This time of year citrus fruits are among my favorite local produce offerings available in great variety and abundance -- from tangelos and pomelos to minneolas, clementines and satsumas -- the different flavors and colors are wonderful to explore and a great way to perk up winter meals. I was particularly excited to see beautiful blood oranges popping up at the farmer's market these past few weeks - their striking color lends a vibrant touch to salads and other dishes. Please check out our Farmer's Market Recipe of the Month, bringing together one of my favorite winter combinations: citrus and beets.

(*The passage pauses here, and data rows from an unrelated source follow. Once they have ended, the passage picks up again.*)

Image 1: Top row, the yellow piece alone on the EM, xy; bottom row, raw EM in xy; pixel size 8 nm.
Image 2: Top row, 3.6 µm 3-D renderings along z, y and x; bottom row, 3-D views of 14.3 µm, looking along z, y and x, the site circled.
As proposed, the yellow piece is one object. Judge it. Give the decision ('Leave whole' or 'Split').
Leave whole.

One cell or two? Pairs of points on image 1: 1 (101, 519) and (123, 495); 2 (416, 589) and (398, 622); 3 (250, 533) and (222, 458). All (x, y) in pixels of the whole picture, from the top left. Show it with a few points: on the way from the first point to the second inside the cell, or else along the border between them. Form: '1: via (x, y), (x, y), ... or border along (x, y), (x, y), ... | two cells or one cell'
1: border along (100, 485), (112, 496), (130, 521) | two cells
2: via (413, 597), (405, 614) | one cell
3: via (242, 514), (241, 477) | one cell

Miso-Glazed Barley with Citrus & Roasted Beets
Ingredients
- 1 T. grapeseed oil
- 1 t. sesame oil
- 1 shallot, minced
- 1 t. grated ginger
- 1/2 c. hulled barley
- 1 1/2 c. vegetable stock or water
- 2 T. white miso paste
- 1 bunch small-medium beets
- 4 scallions, thinly sliced, white and green parts
- 2 navel or blood oranges, sectioned
- 2 T. rice wine vinegar
- 2 T. pine nuts, toasted
- kosher salt and fresh-ground pepper
Preparation
- In medium saute pan, heat oil. Add shallots and saute 2-3 minutes until beginning to soften.
- Add ginger, and barley and saute until barley is beginning to toast, another 4-5 minutes.

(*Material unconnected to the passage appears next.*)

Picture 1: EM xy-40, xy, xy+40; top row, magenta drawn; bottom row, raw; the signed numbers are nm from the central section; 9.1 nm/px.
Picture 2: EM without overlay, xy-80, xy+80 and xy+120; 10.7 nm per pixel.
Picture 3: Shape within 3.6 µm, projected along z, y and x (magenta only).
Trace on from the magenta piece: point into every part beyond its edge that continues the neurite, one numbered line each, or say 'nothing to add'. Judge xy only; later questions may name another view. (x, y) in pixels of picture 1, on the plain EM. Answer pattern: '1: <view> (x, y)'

- Add miso paste, 1 1/2 cups stock or water and 1 t. kosher salt. Bring to boil, then reduce to simmer, cover and cook 50-60 minutes or until barley is fully cooked, adding additional liquid as needed.

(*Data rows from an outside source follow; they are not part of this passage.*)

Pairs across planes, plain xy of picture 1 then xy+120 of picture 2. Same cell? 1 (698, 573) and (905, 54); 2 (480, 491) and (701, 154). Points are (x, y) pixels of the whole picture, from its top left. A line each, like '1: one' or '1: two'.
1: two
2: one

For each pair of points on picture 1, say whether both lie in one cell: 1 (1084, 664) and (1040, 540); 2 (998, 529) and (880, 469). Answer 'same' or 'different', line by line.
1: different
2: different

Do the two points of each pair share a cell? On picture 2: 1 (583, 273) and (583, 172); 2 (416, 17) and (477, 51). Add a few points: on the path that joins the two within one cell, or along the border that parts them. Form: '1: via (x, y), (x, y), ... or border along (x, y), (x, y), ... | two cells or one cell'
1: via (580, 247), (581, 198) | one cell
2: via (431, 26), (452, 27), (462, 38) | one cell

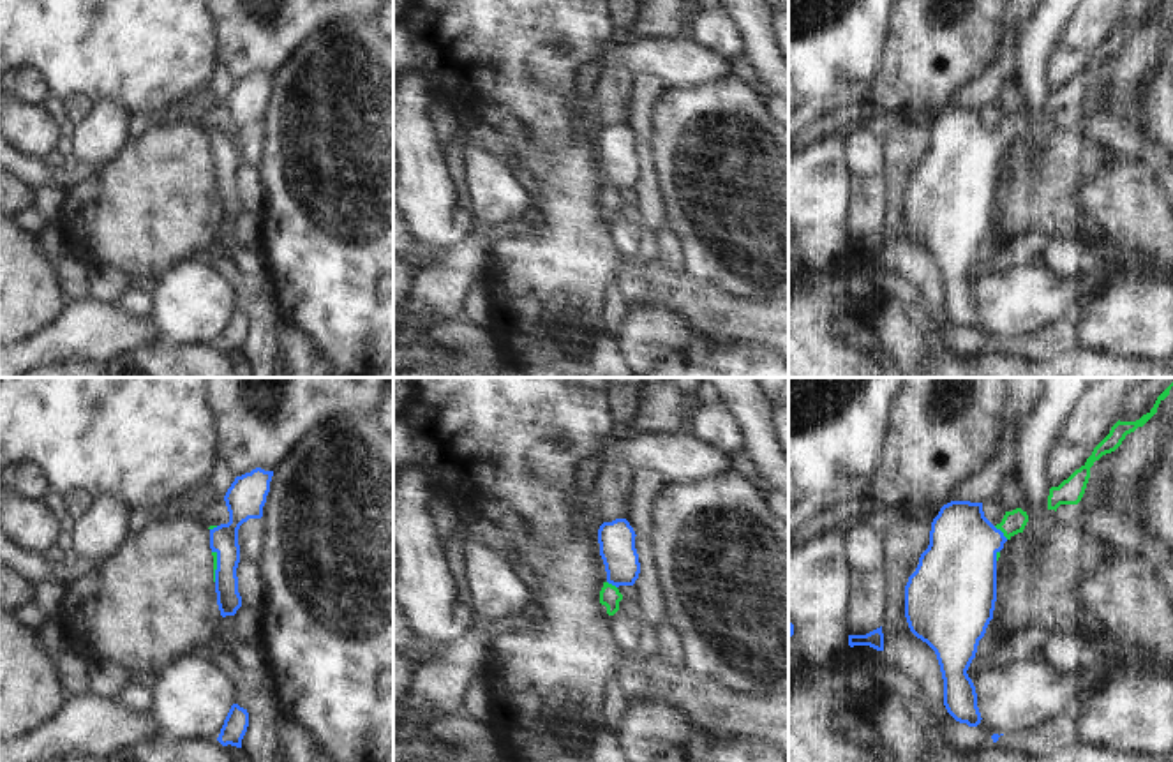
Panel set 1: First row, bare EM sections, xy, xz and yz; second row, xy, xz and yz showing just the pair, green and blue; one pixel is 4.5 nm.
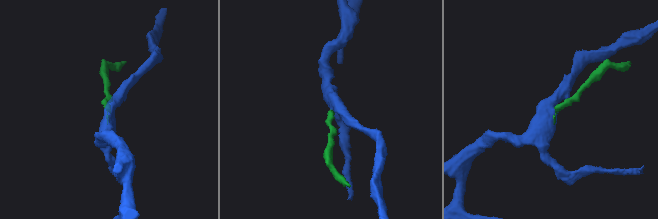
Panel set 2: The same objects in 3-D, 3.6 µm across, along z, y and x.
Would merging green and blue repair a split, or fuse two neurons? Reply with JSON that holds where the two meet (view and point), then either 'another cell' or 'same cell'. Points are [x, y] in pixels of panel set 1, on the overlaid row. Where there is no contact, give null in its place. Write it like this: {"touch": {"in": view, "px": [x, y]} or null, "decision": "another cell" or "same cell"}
{"touch": {"in": "yz", "px": [1001, 530]}, "decision": "same cell"}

- In the meantime, remove greens from beets and wrap beets in foil. Roast in 400 degree oven for 30-40 minutes or until they pierce easily with a paring knife. Remove from heat and allow to cool, then carefully slip outer skin from beets. Slice into 1/4" slices lengthwise.
- When barley and beets are cooked, toss barley, scallions, and rice vinegar in medium bowl. Taste and adjust seasonings, particularly salt and pepper.
- Top barley with beets, citrus, and pine nuts. Serve warm or room temperature.